The main difference between these capacitors and regular capacitors are strict requirement to evaluation of the performance. E.g. voltage impulse tests. The classification of safety capacitors of this type is provided in IEC 60384-14, which unfortunately isn't publicly available(i.e. you have to pay for access).

Filter choke consisting of two separate inductors wound on the same magnetic core. The black plastic piece in the middle separates the two inductors. Two wires are used in parallel, in order to increase the current carrying capability.

### Common mode choke

The common mode choke consists of two wires wound on the same magnetic core. When measuring the inductance using a regular L-meter, the reading says $$1.5\;mH$$, this may not be the reality however. The idea is that the magnetic fields induced by the differential mode currents in the windings will cancel each other out, thus the inductor will present little reactance to such currents.

The inductance to common mode currents however will be high.

As a side benefit the core is less likely to saturate, as it is normally operating with a low magnetic field. Thus the constraints on the current carrying capability is not determined by the saturation limit, but by heating of the windings. I.e. a smaller magnetic core may be used.

## DC-DC converter

In order for the control circuitry to have power, a DC-DC converter is used. This is the component that appears to have failed for some reason.

On the primary side of the transformer there is a Toshiba K2700 N-channel MOSFET, that is used for chopping of the DC-link voltage.

There are no integrated controllers for the converter, only some discrete components. Among those are two small transistors, possibly forming a astable multivibrator to generate the control signals for the switching MOSFET.

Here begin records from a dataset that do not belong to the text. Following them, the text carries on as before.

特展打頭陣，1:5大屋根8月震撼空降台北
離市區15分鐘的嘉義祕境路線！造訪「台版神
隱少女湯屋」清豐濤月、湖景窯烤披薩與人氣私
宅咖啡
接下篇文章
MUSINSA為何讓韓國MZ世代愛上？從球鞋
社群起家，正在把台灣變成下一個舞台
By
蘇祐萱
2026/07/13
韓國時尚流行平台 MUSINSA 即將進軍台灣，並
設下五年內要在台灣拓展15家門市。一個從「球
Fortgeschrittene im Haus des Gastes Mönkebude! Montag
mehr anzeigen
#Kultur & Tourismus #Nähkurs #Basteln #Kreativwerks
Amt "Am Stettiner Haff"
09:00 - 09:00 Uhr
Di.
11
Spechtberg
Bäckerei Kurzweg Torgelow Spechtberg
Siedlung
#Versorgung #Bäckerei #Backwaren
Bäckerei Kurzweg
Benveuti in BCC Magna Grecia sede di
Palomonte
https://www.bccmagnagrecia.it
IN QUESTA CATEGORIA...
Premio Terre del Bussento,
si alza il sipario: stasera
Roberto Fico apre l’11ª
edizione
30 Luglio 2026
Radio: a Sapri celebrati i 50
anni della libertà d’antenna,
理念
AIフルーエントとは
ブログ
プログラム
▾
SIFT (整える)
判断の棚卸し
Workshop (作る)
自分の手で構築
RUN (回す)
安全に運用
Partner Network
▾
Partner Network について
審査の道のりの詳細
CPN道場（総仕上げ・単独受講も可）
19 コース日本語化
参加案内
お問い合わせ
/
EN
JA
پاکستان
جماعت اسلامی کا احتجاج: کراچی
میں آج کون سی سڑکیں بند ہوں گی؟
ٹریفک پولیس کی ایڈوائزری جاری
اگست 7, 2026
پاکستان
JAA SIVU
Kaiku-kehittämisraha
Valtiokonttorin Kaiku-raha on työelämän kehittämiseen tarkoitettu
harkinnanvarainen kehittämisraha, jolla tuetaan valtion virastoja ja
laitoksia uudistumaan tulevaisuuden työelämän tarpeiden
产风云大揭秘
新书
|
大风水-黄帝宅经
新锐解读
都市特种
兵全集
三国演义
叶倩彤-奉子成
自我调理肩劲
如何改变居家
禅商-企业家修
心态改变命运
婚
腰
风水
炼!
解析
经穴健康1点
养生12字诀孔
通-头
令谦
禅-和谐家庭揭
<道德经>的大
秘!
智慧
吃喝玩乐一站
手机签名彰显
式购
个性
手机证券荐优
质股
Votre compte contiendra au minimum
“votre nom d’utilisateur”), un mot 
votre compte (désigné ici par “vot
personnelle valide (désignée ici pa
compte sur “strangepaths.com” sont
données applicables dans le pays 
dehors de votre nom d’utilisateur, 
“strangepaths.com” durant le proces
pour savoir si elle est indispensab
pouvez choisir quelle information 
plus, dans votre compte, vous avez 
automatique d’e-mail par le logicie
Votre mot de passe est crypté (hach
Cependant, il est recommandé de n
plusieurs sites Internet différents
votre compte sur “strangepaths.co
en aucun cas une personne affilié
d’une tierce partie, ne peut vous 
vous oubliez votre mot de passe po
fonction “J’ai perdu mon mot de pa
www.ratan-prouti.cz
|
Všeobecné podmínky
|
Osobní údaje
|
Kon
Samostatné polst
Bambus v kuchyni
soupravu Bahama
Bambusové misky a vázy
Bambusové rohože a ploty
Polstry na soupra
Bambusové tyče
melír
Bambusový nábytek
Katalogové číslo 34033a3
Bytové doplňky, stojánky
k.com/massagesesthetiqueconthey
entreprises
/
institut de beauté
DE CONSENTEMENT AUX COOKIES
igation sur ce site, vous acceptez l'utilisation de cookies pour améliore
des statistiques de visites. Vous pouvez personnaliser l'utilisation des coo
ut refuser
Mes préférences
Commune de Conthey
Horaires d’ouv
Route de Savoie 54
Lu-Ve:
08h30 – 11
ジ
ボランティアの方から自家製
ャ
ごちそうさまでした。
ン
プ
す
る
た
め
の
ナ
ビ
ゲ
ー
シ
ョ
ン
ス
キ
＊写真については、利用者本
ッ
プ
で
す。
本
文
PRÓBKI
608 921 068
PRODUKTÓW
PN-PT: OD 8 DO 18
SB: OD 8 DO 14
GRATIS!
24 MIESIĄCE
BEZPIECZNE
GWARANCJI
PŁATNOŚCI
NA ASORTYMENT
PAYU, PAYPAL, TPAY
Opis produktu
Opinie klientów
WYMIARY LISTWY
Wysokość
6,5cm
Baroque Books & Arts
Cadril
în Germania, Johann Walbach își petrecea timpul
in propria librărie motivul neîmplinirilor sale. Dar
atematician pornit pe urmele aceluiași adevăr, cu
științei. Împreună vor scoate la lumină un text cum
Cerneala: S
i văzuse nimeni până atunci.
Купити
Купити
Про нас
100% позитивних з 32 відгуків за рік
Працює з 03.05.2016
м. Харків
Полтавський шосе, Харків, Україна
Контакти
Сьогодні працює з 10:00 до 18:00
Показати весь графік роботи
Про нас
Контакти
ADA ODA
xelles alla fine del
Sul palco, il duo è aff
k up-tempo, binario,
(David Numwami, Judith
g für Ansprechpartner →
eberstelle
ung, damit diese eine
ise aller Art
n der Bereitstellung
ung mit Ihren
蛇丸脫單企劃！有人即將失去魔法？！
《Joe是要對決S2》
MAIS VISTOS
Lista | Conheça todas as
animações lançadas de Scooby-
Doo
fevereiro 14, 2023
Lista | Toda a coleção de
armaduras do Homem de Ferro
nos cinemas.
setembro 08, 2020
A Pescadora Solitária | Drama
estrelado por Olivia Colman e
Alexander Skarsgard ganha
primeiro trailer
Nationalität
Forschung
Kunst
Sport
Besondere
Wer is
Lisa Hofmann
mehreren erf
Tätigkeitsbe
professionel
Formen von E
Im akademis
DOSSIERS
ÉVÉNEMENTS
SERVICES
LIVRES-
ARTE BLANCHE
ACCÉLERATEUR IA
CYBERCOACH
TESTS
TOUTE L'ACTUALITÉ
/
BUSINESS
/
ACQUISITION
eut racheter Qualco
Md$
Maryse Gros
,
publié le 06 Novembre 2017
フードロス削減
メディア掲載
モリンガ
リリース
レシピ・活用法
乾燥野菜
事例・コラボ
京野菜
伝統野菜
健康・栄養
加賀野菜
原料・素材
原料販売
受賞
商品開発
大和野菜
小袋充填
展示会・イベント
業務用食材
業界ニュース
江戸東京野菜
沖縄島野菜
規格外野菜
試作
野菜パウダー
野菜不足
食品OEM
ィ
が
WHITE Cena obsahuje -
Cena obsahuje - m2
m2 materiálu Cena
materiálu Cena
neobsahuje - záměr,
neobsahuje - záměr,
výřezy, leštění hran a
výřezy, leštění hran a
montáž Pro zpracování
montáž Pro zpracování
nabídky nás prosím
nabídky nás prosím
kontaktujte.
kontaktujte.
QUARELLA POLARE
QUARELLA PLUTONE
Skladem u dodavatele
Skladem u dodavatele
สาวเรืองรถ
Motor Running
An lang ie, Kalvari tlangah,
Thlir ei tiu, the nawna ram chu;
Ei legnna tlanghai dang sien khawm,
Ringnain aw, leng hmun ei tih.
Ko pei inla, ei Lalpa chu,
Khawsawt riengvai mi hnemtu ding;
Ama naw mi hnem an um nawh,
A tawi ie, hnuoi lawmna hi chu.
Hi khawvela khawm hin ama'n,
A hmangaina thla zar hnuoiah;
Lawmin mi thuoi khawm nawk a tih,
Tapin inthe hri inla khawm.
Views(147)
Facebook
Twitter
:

There is also a opto-coupler feeding a signal from the secondary side of the transformer back to the oscillator. This is likely the feedback signal used to maintain stable voltage on the secondary.

The secondary side consists of some rectifier diodes, a filtering inductor, and some filtering capacitors. There is also a connector for the cooling fan.

## Control circuit

The controller consists mainly of a integrated circuit labeled: "TECO E2 V2.3". It is likely that this is some kind of microcontroller, or ASIC. It has some analog, and digital I/O, some push buttons, a 7-segment display, and a interface to the gate driver.

Controller board. The TQFP packaged chip is the controller. The screw terminals at the top are available for connection of external I/O. The blue component to the top right is a relay used for digital output.

Bottom view of the controller circuit board. The SOIC(Gull-Wing) packaged chips are opto-couplers most likely used for the digital I/O.